I’m having problems getting MS Word numbered list into HTML content.
I have the attached sample program and a sample “Original.doc”.
I’ve observed that if you run the program as-is, the generated HTML <u><b>does have</b></u> <ol> and <li> elements.
However, if you un-comment the commented lines and replace the call convertDocumentToHTML(w_Doc) at line 15 with convertDocumentToHTML(w_TempDoc), the generated HTML <u><b>does not</b></u> have <ol> and <li> elements.
The interesting part though is that if you open the generated JustASection.doc in MS Word, MS Word shows the numbered list. It might as well be that MS Word “manages” to show it as a list, but it isn’t really a list in the output JustASection.doc.
My requirement is that the HTML content I get after saving JustASection.doc as HTML should have <ol> and <li> elements.
Is it a bug in the importNode API or is something wrong my code?
TIA.
Bandu.
P.S.:
(1) I’ve also tried doing a w_TempDoc.updateFields(), but in vain.
(2) I don’t remember which version of Aspose I downloaded back in Feb 2010, but the MANIFEST.MF file has the following content:
Thank you for reporting this problem to us. I managed to reproduce it on my side. Your request has been linked to the appropriate issue. You will be notified as soon as it is resolved.

WHAT YOU HAVE TO DO
Continue the forum thread about Word numbered lists losing their list tags in HTML output, starting after its final reply.

PROVIDED DATA
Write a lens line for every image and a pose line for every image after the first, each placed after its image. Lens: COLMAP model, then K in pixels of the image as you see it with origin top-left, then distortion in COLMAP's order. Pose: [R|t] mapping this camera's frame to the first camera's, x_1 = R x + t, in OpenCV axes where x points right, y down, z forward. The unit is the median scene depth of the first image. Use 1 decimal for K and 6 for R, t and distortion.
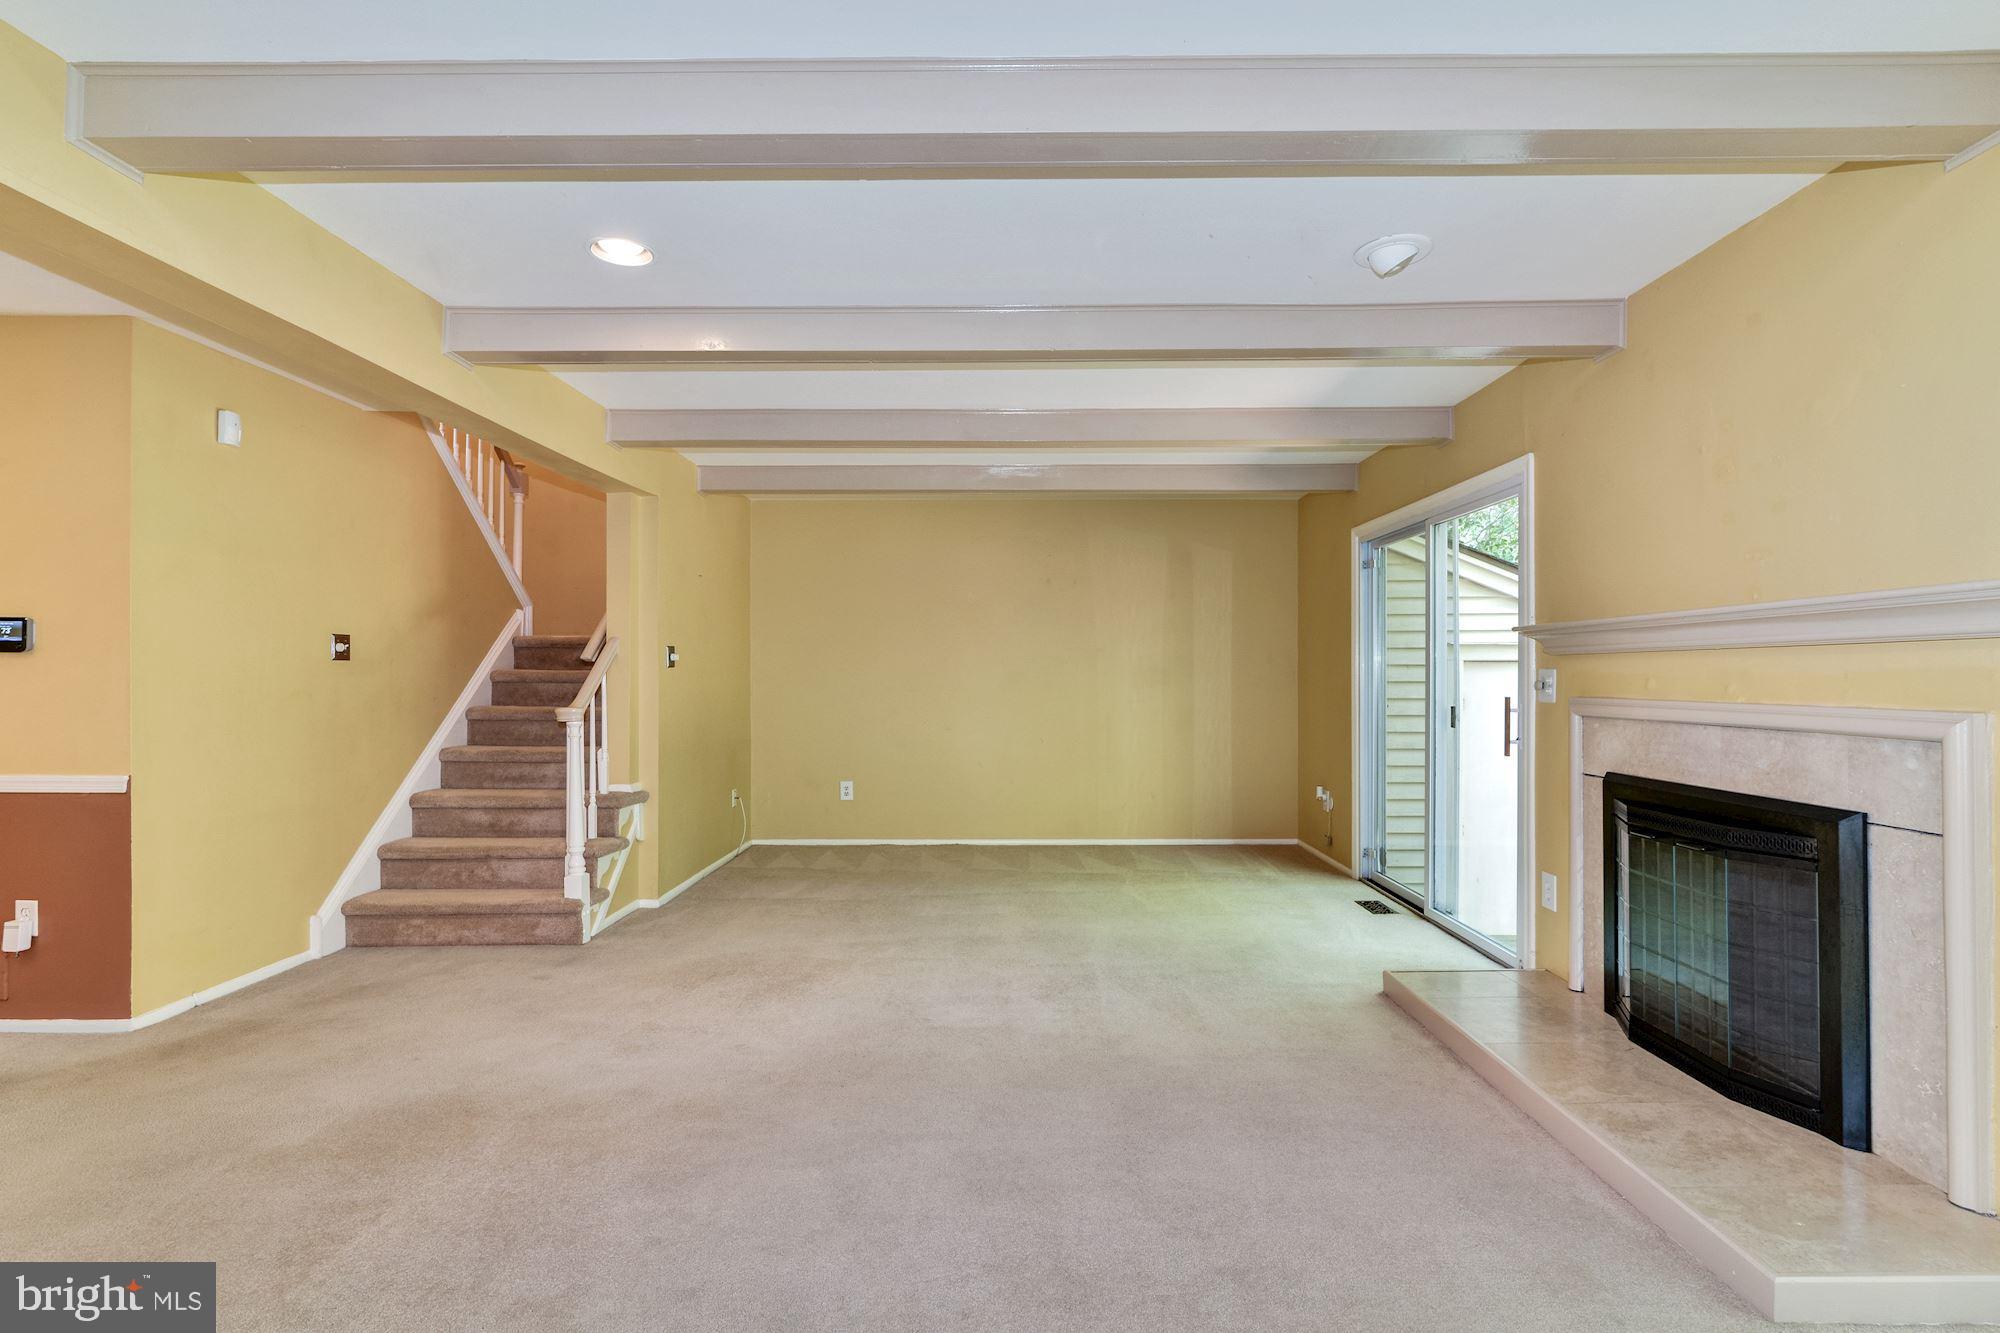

THE ANSWER
Thanks for your request. There is no public access to our defect tracking system. So you cannot check the issue status there. We will inform you in this forum thread once there is some progress with this issue.
Another related problem that I am facing is that when using the DocumentVisitor model, there is no corresponding API for Lists - the way you have for Tables. Ideally, there should’ve been one for an entire list, since if we use (say) visitParagraphxxx API, every list item would be fetched as a single line of text.
Does this make sense, or am I missing something in the DocumentVisitor model?
Thanks for your inquiry. In Ms Word documents list items are just paragraphs with special attributes. So the first item of the list can be at the beginning of the document, the last item can be at the end of the document and there can be a lot of content (which does not belong to list items) between these items. So there cannot be ListStart/ListEnd.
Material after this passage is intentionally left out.